Меня не удивляет, что они оба со мной рядом. Мы виделись последний раз ночью, когда шли с 3-й волной на прорыв в горы, к партизанам. Надо бы узнать, как они уцелели да ещё нашли меня. Вместо этого я твержу своё неотвязное: "Почему они меня не убили?" Не отвечают. Корниец прижимает палец к губам, призывает к молчанию. А как мне молчать? На мне чужая сержантская гимнастёрка вместо моей комиссарской с красными нарукавными звёздами. Кто это переодел меня, рискнул спасти комиссара? У фашистов комиссары ВНЕ ЗАКОНА.
Нас вели в Севастополь. Кто отставал, того пристреливали. Я дважды ранен: в голову и в ногу. Товарищи, положив мои руки себе на плечи, тащили меня на себе.
- Оставьте меня, - просил я их. - Вам тяжело, а я с простреленной ногой всё равно далеко идти не смогу.
- Сможешь, - скрипел зубами Корниец.
Гнали нашими же минными полями. Передние подрывались, задние перешагивали через павших. За противотанковым рвом нас встретили румынские кавалеристы и стали избивать плётками и батогами. Надо было всё выдержать и не упасть, иначе - смерть.

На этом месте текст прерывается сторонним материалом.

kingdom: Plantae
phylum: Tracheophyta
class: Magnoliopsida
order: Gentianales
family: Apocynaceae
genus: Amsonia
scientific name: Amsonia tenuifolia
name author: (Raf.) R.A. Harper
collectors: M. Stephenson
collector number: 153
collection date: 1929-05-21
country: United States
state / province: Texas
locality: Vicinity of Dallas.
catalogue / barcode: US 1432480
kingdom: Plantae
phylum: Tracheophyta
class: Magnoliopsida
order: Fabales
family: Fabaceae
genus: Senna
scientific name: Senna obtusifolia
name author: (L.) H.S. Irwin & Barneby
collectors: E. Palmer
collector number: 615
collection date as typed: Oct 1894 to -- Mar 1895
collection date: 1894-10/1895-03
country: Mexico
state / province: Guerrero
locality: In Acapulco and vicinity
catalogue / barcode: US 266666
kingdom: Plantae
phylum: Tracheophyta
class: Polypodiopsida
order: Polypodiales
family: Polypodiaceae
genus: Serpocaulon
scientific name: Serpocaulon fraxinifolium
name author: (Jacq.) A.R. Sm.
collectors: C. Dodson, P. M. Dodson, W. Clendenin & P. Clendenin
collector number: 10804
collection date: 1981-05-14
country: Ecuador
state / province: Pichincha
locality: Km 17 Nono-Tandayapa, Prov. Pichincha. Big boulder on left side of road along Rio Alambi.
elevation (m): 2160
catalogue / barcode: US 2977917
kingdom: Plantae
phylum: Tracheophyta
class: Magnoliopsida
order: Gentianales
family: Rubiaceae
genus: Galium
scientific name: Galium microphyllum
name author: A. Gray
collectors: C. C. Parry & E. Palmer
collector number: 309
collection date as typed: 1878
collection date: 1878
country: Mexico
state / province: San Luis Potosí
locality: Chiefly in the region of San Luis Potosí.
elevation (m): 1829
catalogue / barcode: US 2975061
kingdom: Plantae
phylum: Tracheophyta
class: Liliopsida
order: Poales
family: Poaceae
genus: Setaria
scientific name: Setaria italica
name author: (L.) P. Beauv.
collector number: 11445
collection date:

Один матрос не выдержал, выбежал из колонны и кинул в немцев гранату. Моряк побежал, а граната не взорвалась. Немцы погнались за ним. Сбили с ног и лежачего буквально разрезали автоматными очередями.
Погнали дальше за город по широченному и пустынному Лабораторному шоссе. Прослышали, что где-то рядом есть котельная и льётся вода. Колонна рассыпалась. Как ни стреляли немцы, остановить не смогли. Побежали все, кто мог бежать. Побежали и мы с товарищами. Даже моя раненая нога не удержала: трое суток не пили. Вбежали. Журчала вода из котлов. Приникли и пили, пили. Вода отдавала металлом. Жажда была так сильна, что мы и не подумали о побеге.
Нас гнали дорогой на Бахчисарай. Петляла пыльная дорога. Вдали синели и манили к себе горы. Колонна военнопленных растянулась на километр, по бокам шли, как пастухи со стадом, конвоиры. После каждого привала стрельба в конце колонны: конвоиры пристреливают отставших. Как-то передвигаюсь, буквально повиснув на Корнийце и Феде.
В Бахчисарай пришли под вечер. Справа в свечах кипарисов прятался бахчисарайский дворец, а слева, на обширном косогоре - околюченный лагерь военнопленных. Многие тысячи - людской муравейник.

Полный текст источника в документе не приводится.